● WHAT THIS TASK INVOLVES:
Please give the number of lines in the records below where the word "Table" occurs, and nothing else.

● INPUT MATERIAL:

───

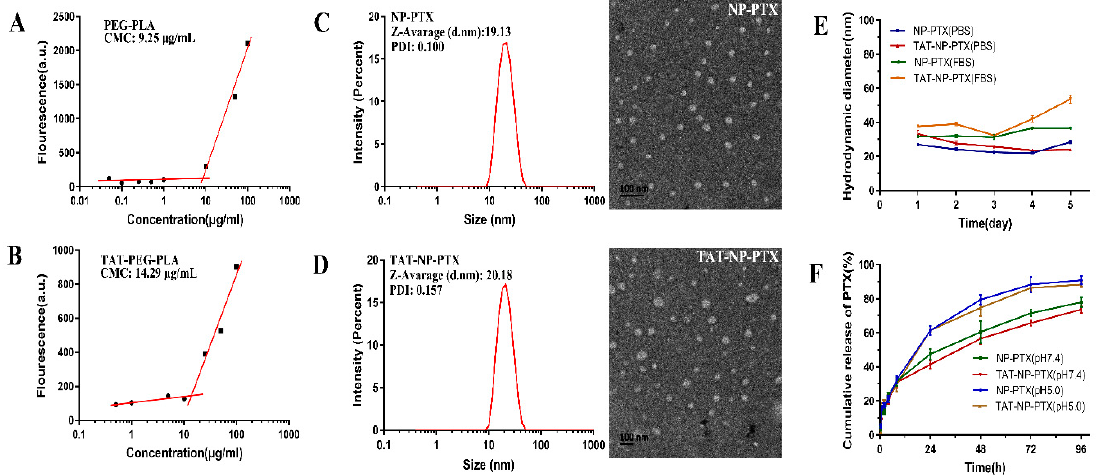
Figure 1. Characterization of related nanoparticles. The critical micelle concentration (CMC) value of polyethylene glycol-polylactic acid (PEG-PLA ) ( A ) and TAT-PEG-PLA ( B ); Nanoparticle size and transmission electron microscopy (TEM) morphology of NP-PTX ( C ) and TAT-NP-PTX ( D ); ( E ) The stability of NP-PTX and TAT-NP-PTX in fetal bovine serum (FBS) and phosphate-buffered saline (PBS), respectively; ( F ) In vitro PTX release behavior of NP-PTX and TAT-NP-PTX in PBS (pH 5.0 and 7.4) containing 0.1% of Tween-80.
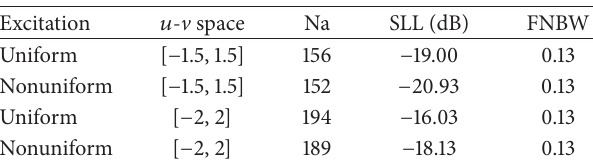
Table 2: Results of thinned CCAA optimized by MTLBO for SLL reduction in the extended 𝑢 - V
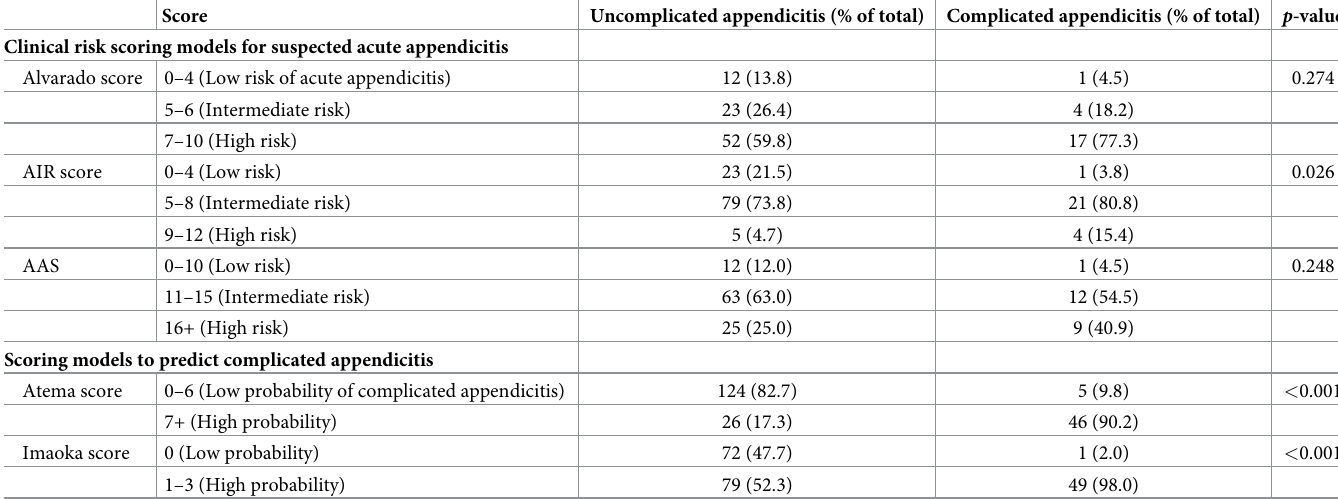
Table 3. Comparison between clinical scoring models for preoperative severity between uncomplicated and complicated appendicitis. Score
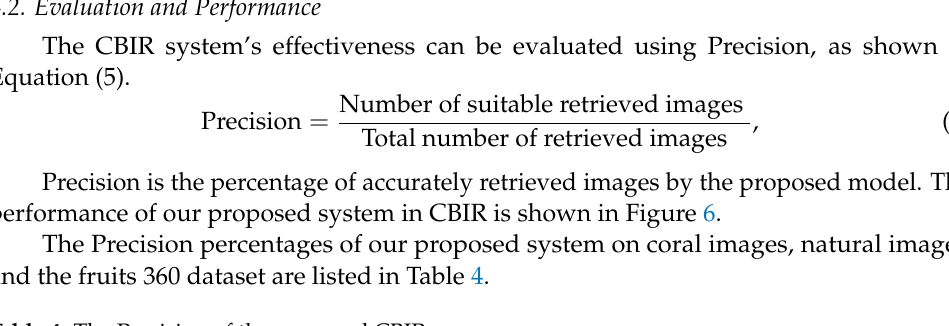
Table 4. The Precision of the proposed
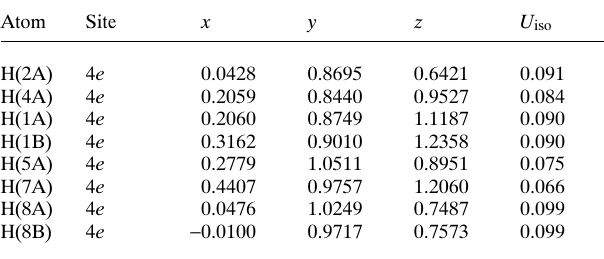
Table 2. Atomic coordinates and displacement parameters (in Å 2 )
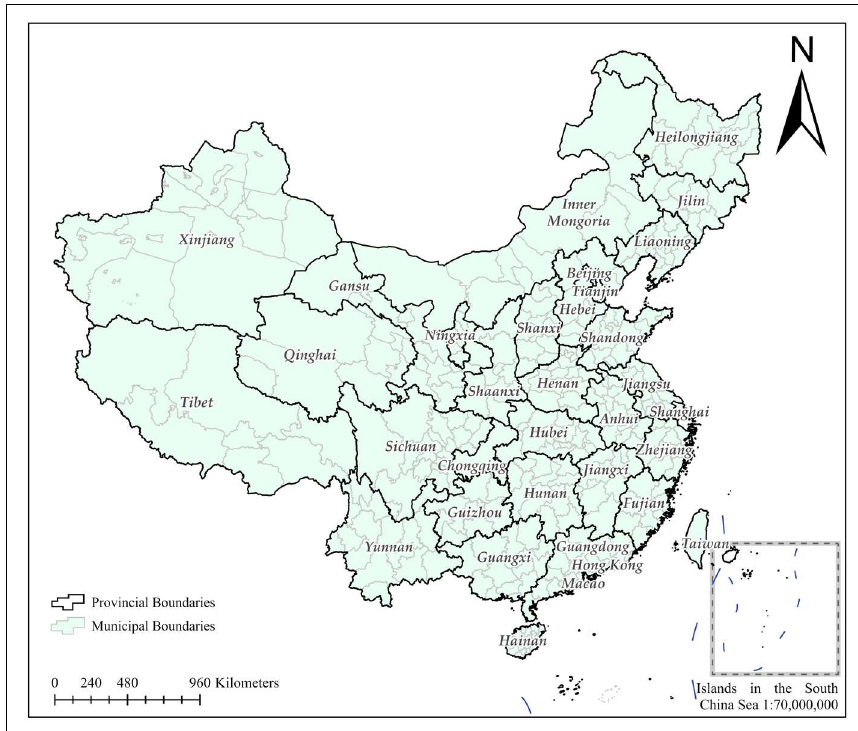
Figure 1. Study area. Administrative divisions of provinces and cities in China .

───

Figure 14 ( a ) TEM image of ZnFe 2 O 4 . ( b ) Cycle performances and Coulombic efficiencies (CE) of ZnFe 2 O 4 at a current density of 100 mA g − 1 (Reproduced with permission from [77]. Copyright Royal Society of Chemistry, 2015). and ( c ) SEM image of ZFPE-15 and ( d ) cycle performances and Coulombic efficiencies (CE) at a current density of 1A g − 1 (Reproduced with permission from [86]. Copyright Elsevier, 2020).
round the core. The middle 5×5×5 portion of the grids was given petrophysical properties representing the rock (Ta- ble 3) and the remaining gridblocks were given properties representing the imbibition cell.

───

● TASK RESULT:
4